▶ TO DO: Your answer should consist of the lines below that hold the word "incluyen".

▶ MATERIAL FOR THIS TASK:
------------------------

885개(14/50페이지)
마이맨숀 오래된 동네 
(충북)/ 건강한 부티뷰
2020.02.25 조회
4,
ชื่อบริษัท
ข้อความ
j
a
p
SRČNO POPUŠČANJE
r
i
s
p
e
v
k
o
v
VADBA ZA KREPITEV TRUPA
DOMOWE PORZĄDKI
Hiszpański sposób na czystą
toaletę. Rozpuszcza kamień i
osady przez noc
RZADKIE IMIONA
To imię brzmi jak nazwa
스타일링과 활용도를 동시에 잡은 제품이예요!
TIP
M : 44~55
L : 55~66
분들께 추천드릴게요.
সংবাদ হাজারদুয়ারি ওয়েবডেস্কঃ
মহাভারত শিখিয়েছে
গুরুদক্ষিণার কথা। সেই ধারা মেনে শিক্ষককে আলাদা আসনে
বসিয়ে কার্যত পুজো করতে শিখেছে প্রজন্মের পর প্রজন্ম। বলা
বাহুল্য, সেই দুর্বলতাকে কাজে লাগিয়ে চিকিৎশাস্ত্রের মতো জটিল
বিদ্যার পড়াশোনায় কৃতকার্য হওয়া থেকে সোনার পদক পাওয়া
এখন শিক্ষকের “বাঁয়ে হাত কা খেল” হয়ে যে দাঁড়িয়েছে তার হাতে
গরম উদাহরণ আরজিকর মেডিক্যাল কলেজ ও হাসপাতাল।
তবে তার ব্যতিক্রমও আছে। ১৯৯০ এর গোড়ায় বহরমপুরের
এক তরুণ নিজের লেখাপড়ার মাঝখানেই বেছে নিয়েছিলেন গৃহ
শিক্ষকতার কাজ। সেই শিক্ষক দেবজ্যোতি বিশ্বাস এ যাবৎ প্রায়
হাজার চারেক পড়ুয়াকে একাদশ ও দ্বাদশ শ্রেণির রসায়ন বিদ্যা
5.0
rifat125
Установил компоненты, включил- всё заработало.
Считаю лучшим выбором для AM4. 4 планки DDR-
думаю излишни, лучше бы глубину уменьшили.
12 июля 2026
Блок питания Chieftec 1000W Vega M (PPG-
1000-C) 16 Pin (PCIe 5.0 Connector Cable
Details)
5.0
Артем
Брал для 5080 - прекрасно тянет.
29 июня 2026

------------------------

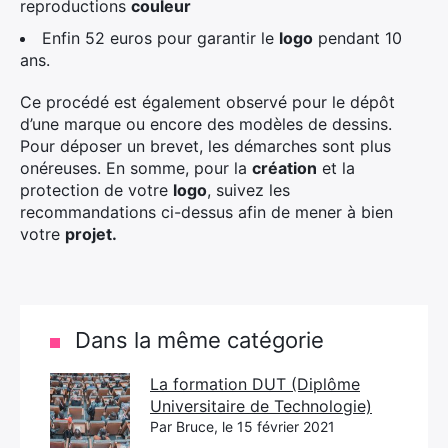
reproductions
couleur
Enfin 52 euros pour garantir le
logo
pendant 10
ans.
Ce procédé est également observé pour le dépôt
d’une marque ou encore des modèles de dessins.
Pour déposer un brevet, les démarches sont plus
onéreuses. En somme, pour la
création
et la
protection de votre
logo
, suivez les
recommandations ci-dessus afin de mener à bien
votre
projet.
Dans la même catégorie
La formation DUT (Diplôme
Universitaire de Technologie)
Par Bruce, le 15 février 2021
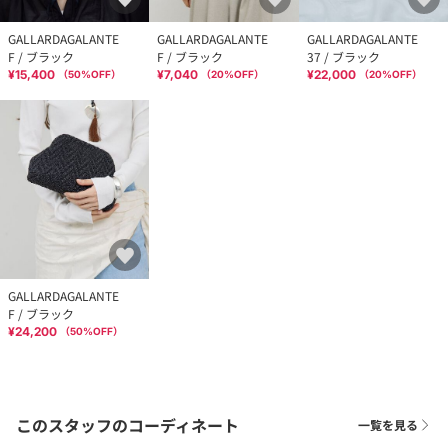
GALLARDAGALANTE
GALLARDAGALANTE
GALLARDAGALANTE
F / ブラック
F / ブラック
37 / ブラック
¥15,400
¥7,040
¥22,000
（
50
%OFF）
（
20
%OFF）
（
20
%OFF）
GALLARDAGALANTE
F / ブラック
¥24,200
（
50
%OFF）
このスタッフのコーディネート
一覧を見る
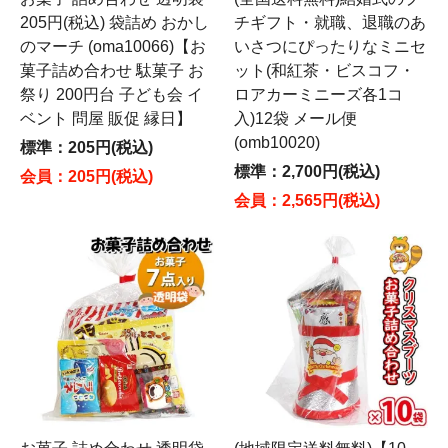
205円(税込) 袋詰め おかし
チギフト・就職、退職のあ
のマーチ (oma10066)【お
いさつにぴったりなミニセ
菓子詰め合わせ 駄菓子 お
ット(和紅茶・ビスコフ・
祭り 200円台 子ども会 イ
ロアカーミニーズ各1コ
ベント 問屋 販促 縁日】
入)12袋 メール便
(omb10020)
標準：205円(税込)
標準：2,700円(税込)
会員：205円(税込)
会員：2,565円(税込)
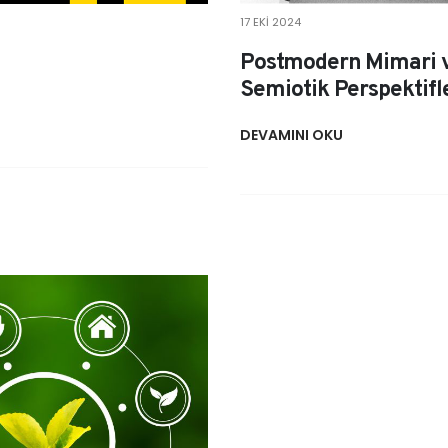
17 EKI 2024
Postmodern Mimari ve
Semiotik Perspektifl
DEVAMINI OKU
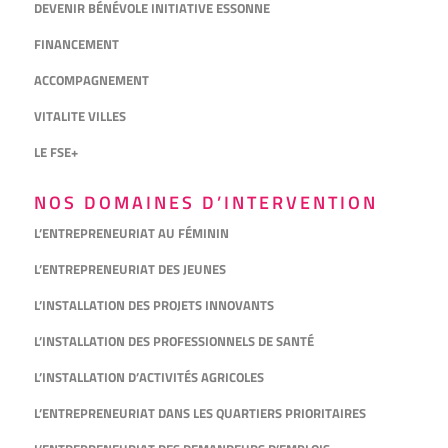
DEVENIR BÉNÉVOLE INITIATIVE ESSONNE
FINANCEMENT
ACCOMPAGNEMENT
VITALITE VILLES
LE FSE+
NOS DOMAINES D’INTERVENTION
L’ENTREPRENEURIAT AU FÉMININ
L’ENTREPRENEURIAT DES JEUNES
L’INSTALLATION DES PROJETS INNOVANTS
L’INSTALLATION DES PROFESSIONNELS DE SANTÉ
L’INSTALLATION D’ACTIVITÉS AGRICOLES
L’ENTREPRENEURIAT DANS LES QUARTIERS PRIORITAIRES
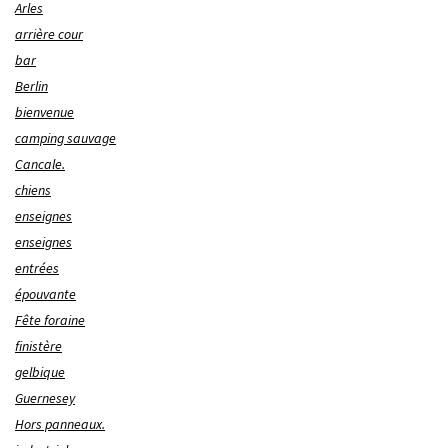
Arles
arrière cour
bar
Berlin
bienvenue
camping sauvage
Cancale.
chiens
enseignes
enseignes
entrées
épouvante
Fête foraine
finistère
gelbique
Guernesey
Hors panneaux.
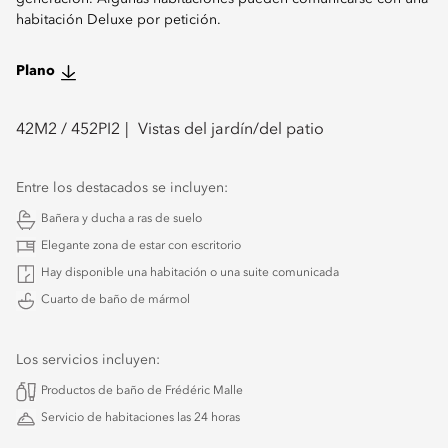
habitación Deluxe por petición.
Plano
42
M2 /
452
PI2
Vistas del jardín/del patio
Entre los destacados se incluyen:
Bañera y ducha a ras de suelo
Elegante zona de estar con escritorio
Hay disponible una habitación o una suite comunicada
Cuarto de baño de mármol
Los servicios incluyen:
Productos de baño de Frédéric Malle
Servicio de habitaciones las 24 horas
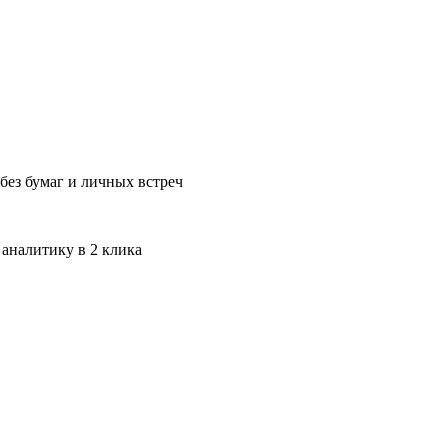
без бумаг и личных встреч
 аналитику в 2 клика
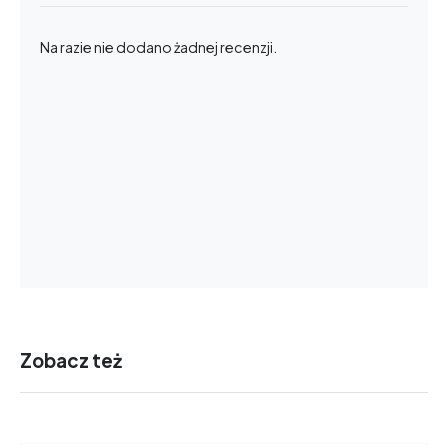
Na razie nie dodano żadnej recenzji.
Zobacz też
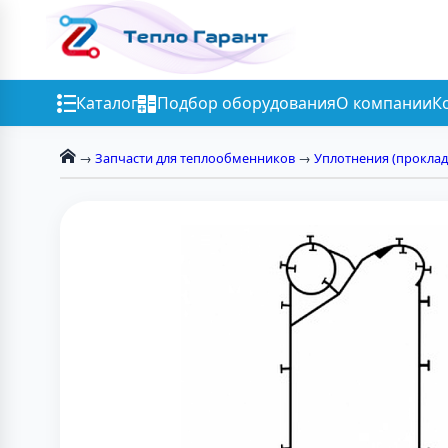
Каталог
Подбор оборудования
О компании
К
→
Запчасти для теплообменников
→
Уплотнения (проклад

------------------------

▶ EXPECTED OUTPUT:
Entre los destacados se incluyen:
Los servicios incluyen:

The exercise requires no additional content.